=== Directive ===
Please decide whether each statement agrees with the hunting thread, giving yes or no and quoting the exact words from it that settle the matter: (a) Three dads brought their sons on the hunt. (b) The group arrived in NE Texas on Saturday. (c) The weather cooperated with the group.

Photos to follow up next Sunday...Stay Tuned!

Scott


----------



## RogerB (Oct 11, 2005)

Good luck guys! I'll be there in spirit.


----------



## huntr4life (Apr 30, 2007)

RogerB said:


> Good luck guys! I'll be there in spirit.


We will be talking about you:biggrin:


----------



## huntr4life (Apr 30, 2007)

Getting ready to head out here in a little bit, pictures will be coming soon!


----------



## State_Vet (Oct 10, 2006)

Good luck! I'll be thinking about ya'll when I'm at worksad3sm


----------



## huntr4life (Apr 30, 2007)

Well, another fun hunt in the books for a great group of people. We had 3 dads with their sons on this hunt. We arrived in NE Texas Friday around noon and settled in and did a little fishing before the evening hunt. The weather did not cooperate with us but we had fun anyway. We enjoyed skeet shooting, fishing, shuffleboard, darts, pool, great food and just an all around fun weekend. Here are a few pictures.


----------



## State_Vet (Oct 10, 2006)

Great job guys!:cheers:


----------



## RogerB (Oct 11, 2005)

Well done guys. Looks like a great hunt and weekend


----------



## Spec-Rig.006 (Nov 2, 2007)

Hellofva deer camp you got there ... !


----------



## Fishin' Soldier (Dec 25, 2007)

That boy should have had some blood on his face! Great job guys!


----------



## TXDRAKE (Jun 24, 2004)

WOW!! Great Job and Congrats. to all!!!


----------



## ls7747 (Jul 20, 2009)

man that is awesome, I bet everyone involved had a good time!!


----------

=== Given information ===
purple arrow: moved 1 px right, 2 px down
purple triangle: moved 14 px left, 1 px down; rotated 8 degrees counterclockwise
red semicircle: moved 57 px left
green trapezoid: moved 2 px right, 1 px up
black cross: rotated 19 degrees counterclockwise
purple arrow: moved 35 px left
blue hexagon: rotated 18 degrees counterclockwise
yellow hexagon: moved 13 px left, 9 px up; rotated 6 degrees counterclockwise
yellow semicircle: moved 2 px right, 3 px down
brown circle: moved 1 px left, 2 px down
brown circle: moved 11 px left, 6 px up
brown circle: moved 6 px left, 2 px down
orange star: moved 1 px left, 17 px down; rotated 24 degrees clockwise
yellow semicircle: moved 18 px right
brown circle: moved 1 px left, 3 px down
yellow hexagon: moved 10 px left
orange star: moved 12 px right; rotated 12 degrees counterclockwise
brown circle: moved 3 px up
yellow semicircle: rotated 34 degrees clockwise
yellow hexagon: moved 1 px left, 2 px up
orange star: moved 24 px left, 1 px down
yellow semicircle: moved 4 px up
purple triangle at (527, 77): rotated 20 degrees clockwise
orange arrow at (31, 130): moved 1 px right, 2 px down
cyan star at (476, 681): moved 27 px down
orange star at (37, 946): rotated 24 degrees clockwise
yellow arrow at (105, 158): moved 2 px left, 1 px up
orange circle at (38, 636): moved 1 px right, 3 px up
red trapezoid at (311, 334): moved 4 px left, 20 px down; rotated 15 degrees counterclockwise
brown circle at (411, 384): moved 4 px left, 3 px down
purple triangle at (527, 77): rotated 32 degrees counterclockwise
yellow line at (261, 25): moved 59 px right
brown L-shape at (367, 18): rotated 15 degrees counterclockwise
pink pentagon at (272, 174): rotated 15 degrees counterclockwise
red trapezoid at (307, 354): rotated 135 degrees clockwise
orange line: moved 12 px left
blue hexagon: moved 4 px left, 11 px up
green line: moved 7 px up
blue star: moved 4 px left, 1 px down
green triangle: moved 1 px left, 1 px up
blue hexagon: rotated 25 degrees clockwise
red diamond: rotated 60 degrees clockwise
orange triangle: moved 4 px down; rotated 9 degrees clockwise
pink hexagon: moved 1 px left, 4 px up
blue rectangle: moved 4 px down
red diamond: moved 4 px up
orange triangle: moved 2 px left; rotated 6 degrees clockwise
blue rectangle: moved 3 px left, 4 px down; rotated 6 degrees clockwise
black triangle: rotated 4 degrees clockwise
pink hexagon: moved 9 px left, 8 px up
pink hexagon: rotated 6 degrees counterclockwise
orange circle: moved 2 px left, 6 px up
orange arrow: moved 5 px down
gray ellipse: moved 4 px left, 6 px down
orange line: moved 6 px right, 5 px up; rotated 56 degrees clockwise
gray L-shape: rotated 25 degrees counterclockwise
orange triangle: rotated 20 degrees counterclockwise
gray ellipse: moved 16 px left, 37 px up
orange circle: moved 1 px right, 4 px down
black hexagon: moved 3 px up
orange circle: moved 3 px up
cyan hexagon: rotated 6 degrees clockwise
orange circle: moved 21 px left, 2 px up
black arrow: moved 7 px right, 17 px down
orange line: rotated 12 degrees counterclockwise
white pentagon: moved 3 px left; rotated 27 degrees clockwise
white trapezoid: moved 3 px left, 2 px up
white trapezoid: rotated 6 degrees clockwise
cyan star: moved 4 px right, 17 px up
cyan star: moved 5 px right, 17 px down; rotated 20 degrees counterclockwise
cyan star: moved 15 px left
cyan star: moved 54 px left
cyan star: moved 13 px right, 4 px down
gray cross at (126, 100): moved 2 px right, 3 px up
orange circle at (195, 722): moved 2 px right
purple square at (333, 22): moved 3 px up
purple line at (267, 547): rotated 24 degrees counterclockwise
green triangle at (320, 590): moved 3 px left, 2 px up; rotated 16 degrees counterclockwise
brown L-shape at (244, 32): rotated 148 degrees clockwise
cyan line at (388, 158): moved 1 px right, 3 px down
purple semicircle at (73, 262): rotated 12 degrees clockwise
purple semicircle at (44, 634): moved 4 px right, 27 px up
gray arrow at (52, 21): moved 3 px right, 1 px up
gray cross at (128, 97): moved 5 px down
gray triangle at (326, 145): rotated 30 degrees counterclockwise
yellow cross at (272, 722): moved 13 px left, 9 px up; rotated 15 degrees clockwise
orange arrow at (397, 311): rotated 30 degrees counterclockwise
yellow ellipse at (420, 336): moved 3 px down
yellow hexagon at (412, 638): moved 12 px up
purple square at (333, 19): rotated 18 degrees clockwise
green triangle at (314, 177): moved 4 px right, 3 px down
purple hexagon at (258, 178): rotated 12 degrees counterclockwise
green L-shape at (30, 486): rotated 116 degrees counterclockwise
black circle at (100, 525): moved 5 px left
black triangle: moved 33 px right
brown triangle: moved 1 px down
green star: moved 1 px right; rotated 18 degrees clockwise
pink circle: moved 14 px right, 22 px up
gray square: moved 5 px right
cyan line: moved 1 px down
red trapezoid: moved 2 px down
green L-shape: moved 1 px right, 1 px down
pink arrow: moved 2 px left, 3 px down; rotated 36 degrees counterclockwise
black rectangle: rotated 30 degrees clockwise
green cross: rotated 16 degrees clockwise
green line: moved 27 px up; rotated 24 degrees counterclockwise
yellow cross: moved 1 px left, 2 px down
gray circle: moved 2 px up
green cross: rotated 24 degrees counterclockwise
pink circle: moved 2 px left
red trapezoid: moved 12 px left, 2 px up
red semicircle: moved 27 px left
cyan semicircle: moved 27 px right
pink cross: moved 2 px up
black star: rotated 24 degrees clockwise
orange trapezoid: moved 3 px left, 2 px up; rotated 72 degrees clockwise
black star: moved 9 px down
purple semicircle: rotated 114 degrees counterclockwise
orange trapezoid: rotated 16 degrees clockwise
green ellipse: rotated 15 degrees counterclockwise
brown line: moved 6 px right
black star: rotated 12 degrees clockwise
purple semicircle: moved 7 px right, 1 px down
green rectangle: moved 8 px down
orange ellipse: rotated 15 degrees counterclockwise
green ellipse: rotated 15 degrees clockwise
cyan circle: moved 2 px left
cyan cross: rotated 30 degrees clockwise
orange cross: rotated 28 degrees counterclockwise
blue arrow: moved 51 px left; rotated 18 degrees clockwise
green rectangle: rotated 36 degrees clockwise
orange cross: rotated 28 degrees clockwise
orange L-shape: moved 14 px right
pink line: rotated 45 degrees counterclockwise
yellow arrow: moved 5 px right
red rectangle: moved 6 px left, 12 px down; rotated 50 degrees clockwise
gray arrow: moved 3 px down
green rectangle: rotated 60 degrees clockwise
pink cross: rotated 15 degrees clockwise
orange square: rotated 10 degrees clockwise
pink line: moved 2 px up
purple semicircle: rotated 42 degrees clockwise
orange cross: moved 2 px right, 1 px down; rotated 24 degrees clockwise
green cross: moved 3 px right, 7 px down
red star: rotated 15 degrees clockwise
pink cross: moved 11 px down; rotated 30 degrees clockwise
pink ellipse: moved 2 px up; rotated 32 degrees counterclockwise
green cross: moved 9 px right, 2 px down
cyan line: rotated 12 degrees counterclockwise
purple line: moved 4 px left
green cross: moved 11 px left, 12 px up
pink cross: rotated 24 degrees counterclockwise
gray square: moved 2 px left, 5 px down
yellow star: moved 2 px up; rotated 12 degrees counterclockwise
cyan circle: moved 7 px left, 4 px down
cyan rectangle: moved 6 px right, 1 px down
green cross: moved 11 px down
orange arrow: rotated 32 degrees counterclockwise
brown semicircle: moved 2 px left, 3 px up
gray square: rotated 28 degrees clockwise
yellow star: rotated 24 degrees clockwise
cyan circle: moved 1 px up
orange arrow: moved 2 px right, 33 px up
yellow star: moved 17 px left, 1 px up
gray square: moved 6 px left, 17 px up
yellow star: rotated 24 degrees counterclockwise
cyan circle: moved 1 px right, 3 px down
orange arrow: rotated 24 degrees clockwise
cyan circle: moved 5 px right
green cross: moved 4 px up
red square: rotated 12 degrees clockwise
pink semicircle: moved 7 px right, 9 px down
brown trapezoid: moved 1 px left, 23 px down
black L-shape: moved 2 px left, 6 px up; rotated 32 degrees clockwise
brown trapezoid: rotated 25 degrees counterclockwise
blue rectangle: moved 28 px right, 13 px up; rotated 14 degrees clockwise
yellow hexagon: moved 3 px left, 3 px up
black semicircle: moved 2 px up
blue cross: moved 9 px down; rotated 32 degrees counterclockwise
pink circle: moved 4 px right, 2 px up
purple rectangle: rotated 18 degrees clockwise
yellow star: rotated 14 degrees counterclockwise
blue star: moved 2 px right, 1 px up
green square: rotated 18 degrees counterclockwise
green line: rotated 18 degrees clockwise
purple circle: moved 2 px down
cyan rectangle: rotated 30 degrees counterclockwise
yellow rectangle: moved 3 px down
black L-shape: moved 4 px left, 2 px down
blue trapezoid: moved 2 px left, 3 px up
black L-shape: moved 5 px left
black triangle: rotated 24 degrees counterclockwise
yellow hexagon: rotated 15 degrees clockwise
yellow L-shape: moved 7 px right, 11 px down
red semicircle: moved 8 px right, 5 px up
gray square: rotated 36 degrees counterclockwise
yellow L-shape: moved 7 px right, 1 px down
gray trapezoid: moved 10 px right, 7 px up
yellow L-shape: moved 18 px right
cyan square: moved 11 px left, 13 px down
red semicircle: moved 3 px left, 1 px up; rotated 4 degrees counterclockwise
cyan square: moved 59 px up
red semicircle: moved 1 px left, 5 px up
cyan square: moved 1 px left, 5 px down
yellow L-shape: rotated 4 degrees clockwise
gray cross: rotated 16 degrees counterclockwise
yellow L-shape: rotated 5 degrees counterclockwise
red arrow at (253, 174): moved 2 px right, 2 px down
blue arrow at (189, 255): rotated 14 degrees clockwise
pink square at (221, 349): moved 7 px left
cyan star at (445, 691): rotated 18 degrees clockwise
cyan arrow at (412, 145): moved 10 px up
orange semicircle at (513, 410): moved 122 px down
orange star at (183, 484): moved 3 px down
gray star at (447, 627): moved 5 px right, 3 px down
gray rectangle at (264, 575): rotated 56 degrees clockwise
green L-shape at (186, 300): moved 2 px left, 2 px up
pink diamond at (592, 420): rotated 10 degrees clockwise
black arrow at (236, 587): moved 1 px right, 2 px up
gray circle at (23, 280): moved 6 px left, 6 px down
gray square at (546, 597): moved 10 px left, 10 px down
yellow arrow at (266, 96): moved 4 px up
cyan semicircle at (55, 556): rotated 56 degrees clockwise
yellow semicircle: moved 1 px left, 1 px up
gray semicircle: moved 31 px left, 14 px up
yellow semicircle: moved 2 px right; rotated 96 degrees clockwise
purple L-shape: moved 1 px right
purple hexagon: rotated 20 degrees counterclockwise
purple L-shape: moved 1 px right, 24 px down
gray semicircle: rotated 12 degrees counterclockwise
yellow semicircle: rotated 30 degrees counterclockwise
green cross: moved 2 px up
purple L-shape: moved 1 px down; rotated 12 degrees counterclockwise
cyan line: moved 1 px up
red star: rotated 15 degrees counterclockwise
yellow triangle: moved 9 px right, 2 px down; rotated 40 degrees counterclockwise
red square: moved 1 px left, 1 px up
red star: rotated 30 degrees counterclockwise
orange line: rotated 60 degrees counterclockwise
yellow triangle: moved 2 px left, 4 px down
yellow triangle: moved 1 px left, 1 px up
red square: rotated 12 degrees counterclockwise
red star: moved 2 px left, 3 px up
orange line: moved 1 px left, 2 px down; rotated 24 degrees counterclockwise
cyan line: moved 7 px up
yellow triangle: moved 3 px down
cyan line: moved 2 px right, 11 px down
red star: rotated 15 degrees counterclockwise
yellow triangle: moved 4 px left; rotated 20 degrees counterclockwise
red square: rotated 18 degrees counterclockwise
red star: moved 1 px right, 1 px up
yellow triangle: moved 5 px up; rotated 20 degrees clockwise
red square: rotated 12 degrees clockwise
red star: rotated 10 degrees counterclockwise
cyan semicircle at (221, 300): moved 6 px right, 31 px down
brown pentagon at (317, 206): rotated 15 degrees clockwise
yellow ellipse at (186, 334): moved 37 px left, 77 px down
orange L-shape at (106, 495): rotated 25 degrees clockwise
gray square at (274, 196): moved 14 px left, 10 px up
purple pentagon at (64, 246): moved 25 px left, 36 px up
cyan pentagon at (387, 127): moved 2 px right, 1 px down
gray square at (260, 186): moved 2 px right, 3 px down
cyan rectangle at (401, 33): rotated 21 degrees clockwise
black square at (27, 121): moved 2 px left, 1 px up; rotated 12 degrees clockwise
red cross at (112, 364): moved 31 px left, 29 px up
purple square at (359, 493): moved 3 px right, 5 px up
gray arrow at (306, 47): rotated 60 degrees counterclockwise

=== Answer in full ===
(a) Yes: "We had 3 dads with their sons on this hunt."
(b) No: "We arrived in NE Texas Friday around noon"
(c) No: "The weather did not cooperate with us"